Carthage tackles concussion research
Newest element in six-year research partnership
measures head impacts on football players
Whether they’re suffered on the athletic field or the battlefield, concussions have grabbed the attention of the medical community. And Carthage students have stepped into critical roles in the search for understanding.
Four students in Carthage’s athletic training education program work for the Medical College of Wisconsin on multiple studies, all overseen by one of the nation’s leading brain trauma researchers. The research is designed to boost confidence in clinical diagnoses and help determine when concussed patients are fit to return to duty.
This fall, the newest link in the partnership between Carthage and MCW could be seen under the Red Men’s helmets. About 60 returning football players wore sensors behind their ears for games and contact practices.
Each sensor measures the location, magnitude, and duration of impacts to that player’s head. The xPatch, developed by X2 Biosystems, is not yet commercially available. Carthage is one of four schools that partner with MCW to conduct the study, which is believed to be the only one of its kind in the United States.
Each day Becka Owens ’16, of Barneveld, Wis., applied the sensors, collected them, and uploaded the data for Medical College researchers to analyze. She aspires to become a head athletic trainer at a high school or college.
“I’ve always been fascinated with concussion research,” she said, “and it’s made me consider the possibility of pursuing more research in the future.”
A highly relevant project
The sensor experiment is the latest offshoot from Project Head to Head, which is funded by a three-year U.S. Department of Defense grant. Dr. Mike McCrea, director of brain research and professor of neurosurgery and neurology at the Medical College, directs the project. He has researched traumatic brain injuries for 20 years.
“We were studying this topic when nobody cared,” he said.
Just about everyone cares now. Fueled by a growing list of returning combat veterans and professional athletes with debilitating illnesses attributed at least in part to concussions, the topic has taken center stage. Dr. McCrea is a neuropsychology consultant to the Green Bay Packers and a member of the National Football League’s Head, Neck, and Spine Committee.
Over the past six years, he has come to rely on Carthage’s help in the quest for answers. Dr. McCrea explained that the College was chosen based on the quality of its athletics and athletic training programs.
“The caliber of student there has been just outstanding,” he said. “I’ve got to have total trust in the participating sites.”

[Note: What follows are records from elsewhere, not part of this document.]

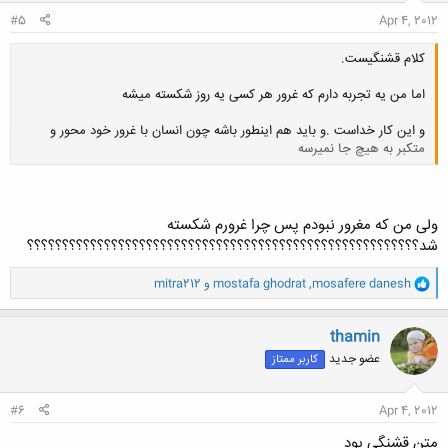
:
#5
Apr 4, 2012
کلام قشنگیست.
اما من یه تجربه دارم که غرور هر کسی یه روز شکسته میشه
و این کار خداست .و باید هم اینطور باشه چون انسان با غرور خود محور و
متکبر به هیچ جا نمیرسه
کلیک کنید تا باز شود...
ولی من که مغرور نبودم پس چرا غرورم شکسته
شد؟؟؟؟؟؟؟؟؟؟؟؟؟؟؟؟؟؟؟؟؟؟؟؟؟؟؟؟؟؟؟؟؟؟؟؟؟؟؟؟؟؟؟؟؟؟؟؟؟؟؟؟؟؟؟؟
و
mosafere danesh
,
mostafa ghodrat
و
mitra212
ا
ک
ن
thamin
ش
عضو جدید
کاربر ممتاز
ه
ا
:
#6
Apr 4, 2012
متن قشنگی بود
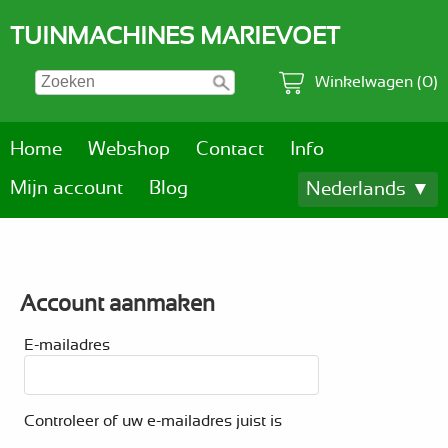
TUINMACHINES MARIEVOET
Winkelwagen (0)
Home
Webshop
Contact
Info
Mijn account
Blog
Nederlands ▼
Account aanmaken
E-mailadres
Controleer of uw e-mailadres juist is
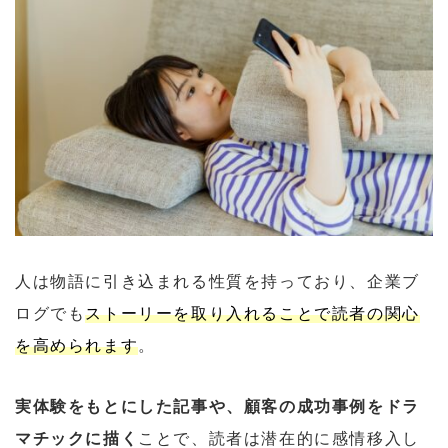
人は物語に引き込まれる性質を持っており、企業ブ
ログでも
ストーリーを取り入れることで読者の関心
を高められます
。
実体験をもとにした記事や、顧客の成功事例をドラ
マチックに描く
ことで、読者は潜在的に感情移入し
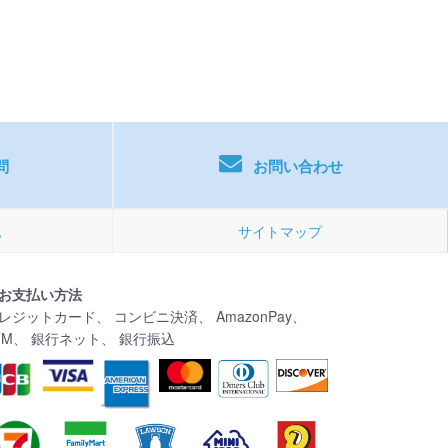
！
問
お問い合わせ
記
サイトマップ
お支払い方法
レジットカード、 コンビニ決済、 AmazonPay、
TM、 銀行ネット、 銀行振込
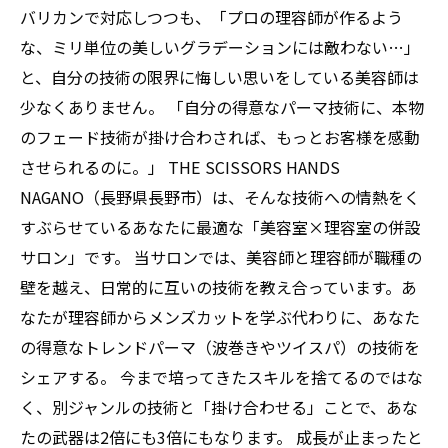
バリカンで対応しつつも、「プロの理容師が作るよう
な、ミリ単位の美しいグラデーションには敵わない…」
と、自分の技術の限界に悔しい思いをしている美容師は
少なくありません。 「自分の得意なパーマ技術に、本物
のフェード技術が掛け合わされば、もっとお客様を感動
させられるのに。」 THE SCISSORS HANDS
NAGANO（長野県長野市）は、そんな技術への情熱をく
すぶらせているあなたに最適な「美容室×理容室の併設
サロン」です。 当サロンでは、美容師と理容師が職種の
壁を越え、日常的に互いの技術を教え合っています。あ
なたが理容師からメンズカットを学ぶ代わりに、あなた
の得意なトレンドパーマ（波巻きやツイスパ）の技術を
シェアする。 今まで培ってきたスキルを捨てるのではな
く、別ジャンルの技術と「掛け合わせる」ことで、あな
たの武器は2倍にも3倍にもなります。 成長が止まったと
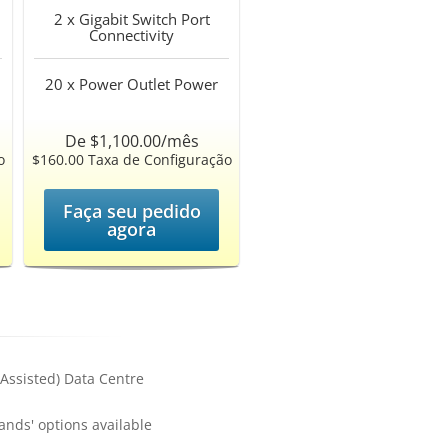
2 x Gigabit Switch Port
Connectivity
20 x Power Outlet
Power
De $1,100.00/mês
o
$160.00 Taxa de Configuração
Faça seu pedido
agora
Assisted) Data Centre
nds' options available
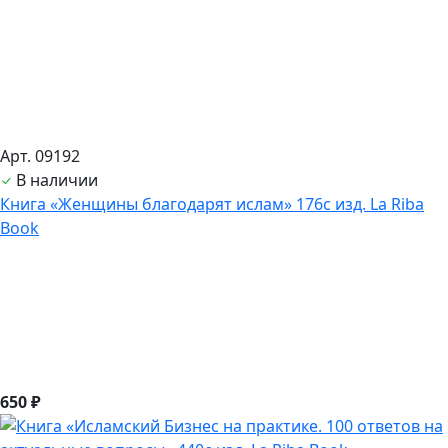
Арт. 09192
В наличии
Книга «Женщины благодарят ислам» 176с изд. La Riba
Book
650 ₽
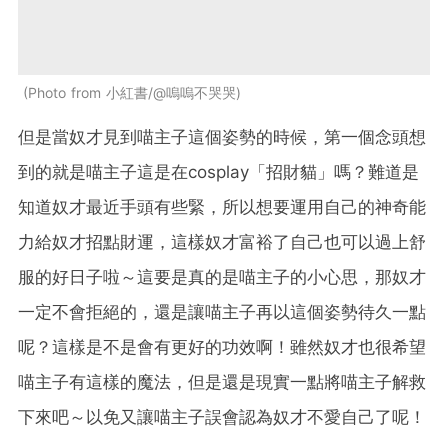
Photo from 小紅書/@嗚嗚不哭哭
但是當奴才見到喵主子這個姿勢的時候，第一個念頭想
到的就是喵主子這是在cosplay「招財貓」嗎？難道是
知道奴才最近手頭有些緊，所以想要運用自己的神奇能
力給奴才招點財運，這樣奴才富裕了自己也可以過上舒
服的好日子啦～這要是真的是喵主子的小心思，那奴才
一定不會拒絕的，還是讓喵主子再以這個姿勢待久一點
呢？這樣是不是會有更好的功效啊！雖然奴才也很希望
喵主子有這樣的魔法，但是還是現實一點將喵主子解救
下來吧～以免又讓喵主子誤會認為奴才不愛自己了呢！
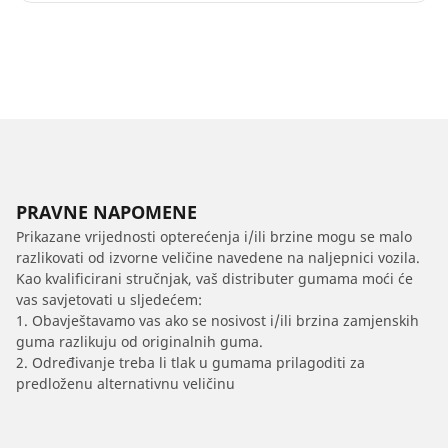
PRAVNE NAPOMENE
Prikazane vrijednosti opterećenja i/ili brzine mogu se malo
razlikovati od izvorne veličine navedene na naljepnici vozila.
Kao kvalificirani stručnjak, vaš distributer gumama moći će
vas savjetovati u sljedećem:
1. Obavještavamo vas ako se nosivost i/ili brzina zamjenskih
guma razlikuju od originalnih guma.
2. Određivanje treba li tlak u gumama prilagoditi za
predloženu alternativnu veličinu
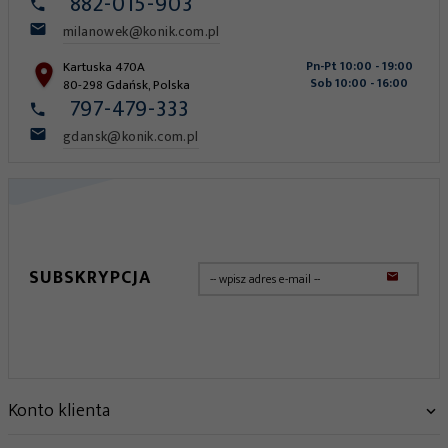
882-015-903
milanowek@konik.com.pl
Kartuska 470A
Pn-Pt 10:00 - 19:00
Sob 10:00 - 16:00
80-298
Gdańsk
,
Polska
797-479-333
gdansk@konik.com.pl
SUBSKRYPCJA
Konto klienta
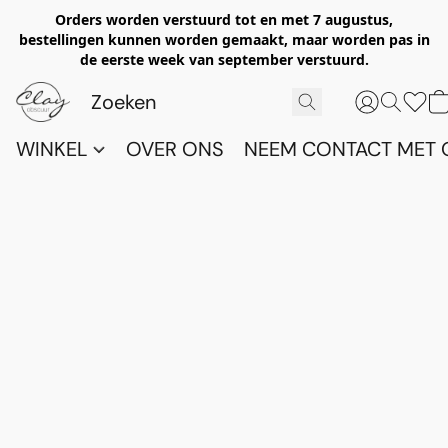
Orders worden verstuurd tot en met 7 augustus,
bestellingen kunnen worden gemaakt, maar worden pas in
de eerste week van september verstuurd.
WINKEL
OVER ONS
NEEM CONTACT MET 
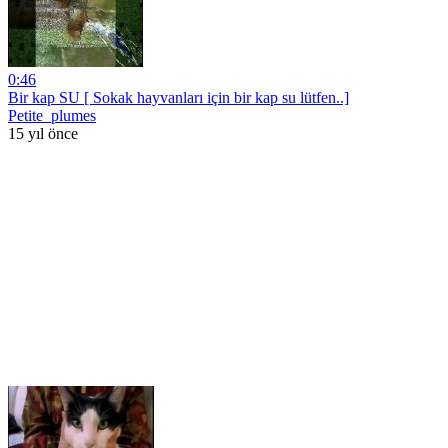
0:46
Bir kap SU [ Sokak hayvanları için bir kap su lütfen..]
Petite_plumes
15 yıl önce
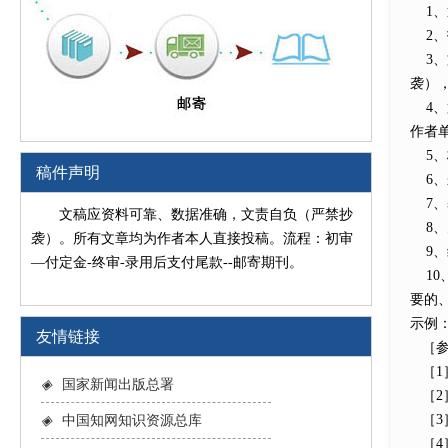
1、
2、
3、
袭）
4、
作者
5、
稿件声明
6、
7、
文稿应资料可靠、数据准确，文责自负（严禁抄
8、
袭）。所有文章均为作者本人直接投稿。流程：初审
9、
—付定金-终审-录用后支付尾款--邮寄期刊。
10
要的
示例
友情链接
［参
［1］
◈
国家新闻出版总署
［2］
［3］
◈
中国知网知识资源总库
［4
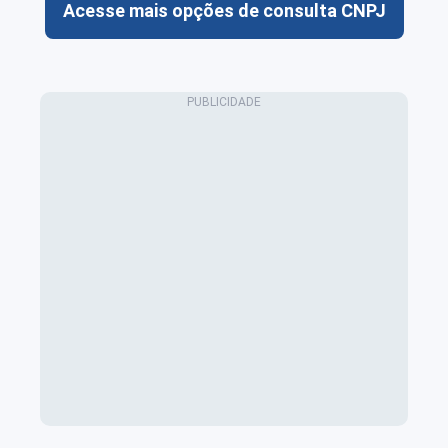
Acesse mais opções de consulta CNPJ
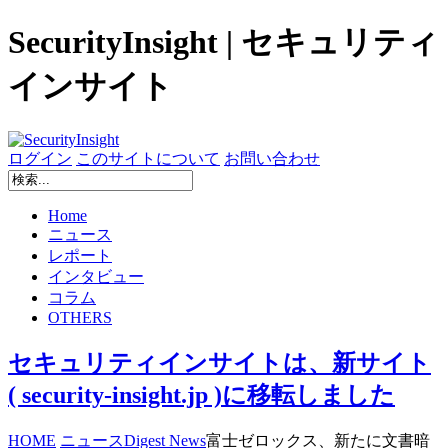
SecurityInsight | セキュリティ
インサイト
ログイン
このサイトについて
お問い合わせ
Home
ニュース
レポート
インタビュー
コラム
OTHERS
セキュリティインサイトは、新サイト
( security-insight.jp )に移転しました
HOME
ニュース
Digest News
富士ゼロックス、新たに文書暗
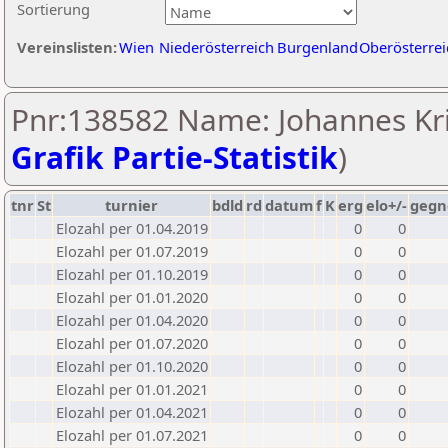
Sortierung
Vereinslisten:
Wien
Niederösterreich
Burgenland
Oberösterrei
Pnr:138582 Name: Johannes Kri
Grafik Partie-Statistik
)
tnr
St
turnier
bdld
rd
datum
f
K
erg
elo+/-
gegn
Elozahl per 01.04.2019
0
0
Elozahl per 01.07.2019
0
0
Elozahl per 01.10.2019
0
0
Elozahl per 01.01.2020
0
0
Elozahl per 01.04.2020
0
0
Elozahl per 01.07.2020
0
0
Elozahl per 01.10.2020
0
0
Elozahl per 01.01.2021
0
0
Elozahl per 01.04.2021
0
0
Elozahl per 01.07.2021
0
0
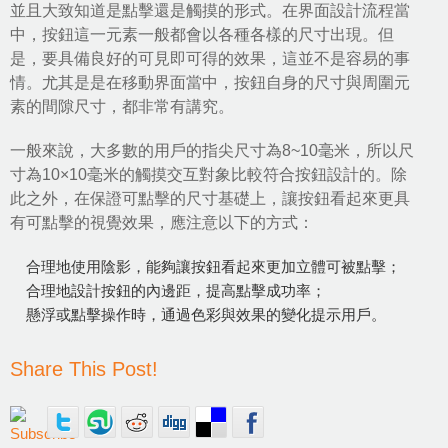
並且大致知道是點擊還是觸摸的形式。在界面設計流程當
中，按鈕這一元素一般都會以各種各樣的尺寸出現。但
是，要具備良好的可見即可得的效果，這並不是容易的事
情。尤其是是在移動界面當中，按鈕自身的尺寸與周圍元
素的間隙尺寸，都非常有講究。
一般來說，大多數的用戶的指尖尺寸為8~10毫米，所以尺
寸為10×10毫米的觸摸交互對象比較符合按鈕設計的。除
此之外，在保證可點擊的尺寸基礎上，讓按鈕看起來更具
有可點擊的視覺效果，應注意以下的方式：
合理地使用陰影，能夠讓按鈕看起來更加立體可被點擊；
合理地設計按鈕的內邊距，提高點擊成功率；
懸浮或點擊操作時，通過色彩與效果的變化提示用戶。
Share This Post!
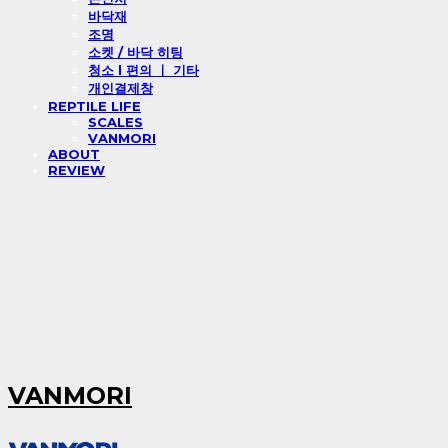
바닥재
조명
소켓 / 바닥 히팅
청소 l 편의 ㅣ 기타
개인결제창
REPTILE LIFE
SCALES
VANMORI
ABOUT
REVIEW
VANMORI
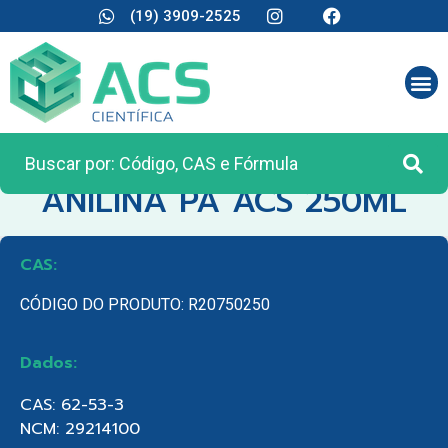
(19) 3909-2525
CATEGORIA:
REAGENTES ANALÍTICOS
ANILINA PA ACS 250ML
CAS:
CÓDIGO DO PRODUTO: R20750250
Dados:
CAS: 62-53-3
NCM: 29214100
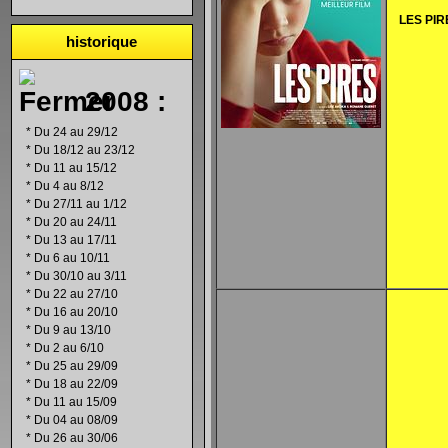
LES PIR
historique
2008 :
*
Du 24 au 29/12
*
Du 18/12 au 23/12
*
Du 11 au 15/12
*
Du 4 au 8/12
*
Du 27/11 au 1/12
*
Du 20 au 24/11
*
Du 13 au 17/11
*
Du 6 au 10/11
*
Du 30/10 au 3/11
*
Du 22 au 27/10
*
Du 16 au 20/10
*
Du 9 au 13/10
*
Du 2 au 6/10
*
Du 25 au 29/09
*
Du 18 au 22/09
*
Du 11 au 15/09
*
Du 04 au 08/09
*
Du 26 au 30/06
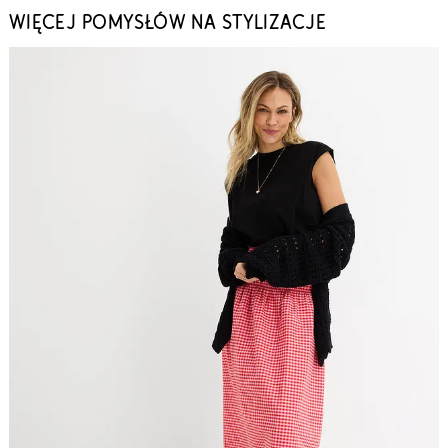
WIĘCEJ POMYSŁÓW NA STYLIZACJE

Besides Becka, three other athletic training majors are involved: Kristen Lemberger ’14, of Crystal Lake, Ill.; Ashley Greenwood ’14, of Frankfort, Ill.; and Mike Von Borstel ’16, of Orland Park, Ill.
Carthage’s head athletic trainer, Jake Dinauer, said the experience would stand out on the students’ resumes. He emphasized that they’re particularly lucky to work with Dr. McCrea and his colleagues.
“Anytime you see a concussion study in a peer-reviewed journal, his name is usually on it,” Mr. Dinauer said.
After a few initial grumbles, the football players grew used to wearing the small rectangular patches. Mr. Dinauer said parents noticed them, too, and they appreciated the intent to improve safety.
Although it’s too early in the study to draw meaningful conclusions, he said isolated measurements have yielded some interesting results. For example, sometimes multiple small hits cause as much damage as one big hit.
Another component of Project Head to Head reaches beyond football, to encompass the men’s and women’s lacrosse and soccer teams at Carthage. As its name implies, the project pits several concussion diagnostic tools against one another.
Kristen and Ashley conduct baseline tests on athletes in those sports before the season. They then administer follow-up tests to athletes who suffer concussions.
“I really enjoy it. It has to be one of the greatest opportunities I’ve had,” said Kristen, who has worked on the project since it began at Carthage in 2012. “It’s awesome to be part of this cutting-edge research.”
Through early November, they recorded 15 concussions — mostly in football, with a handful split between the other participating men’s sports. Carthage athletes’ self-reporting of concussions exceeds that at most other colleges, which faculty members link to the emphasis the College places on health.
“A lot of schools just do one computerized test as their baseline. We do a lot more than that,” Kristen said. “We’re more conservative with concussions, which is definitely the way to go.”
She recently became certified as an emergency medical technician (EMT) and plans initially to pursue a career as a paramedic, before an eventual return to athletic training. Although the Carthage program and its clinical hour requirements have been challenging, Kristen is confident the work will pay off.
“I feel like I’m much more prepared than I would be at another school,” she said. “All my teachers are athletic trainers. They know all the up-to-date things because they’re working in the field and not just teaching.”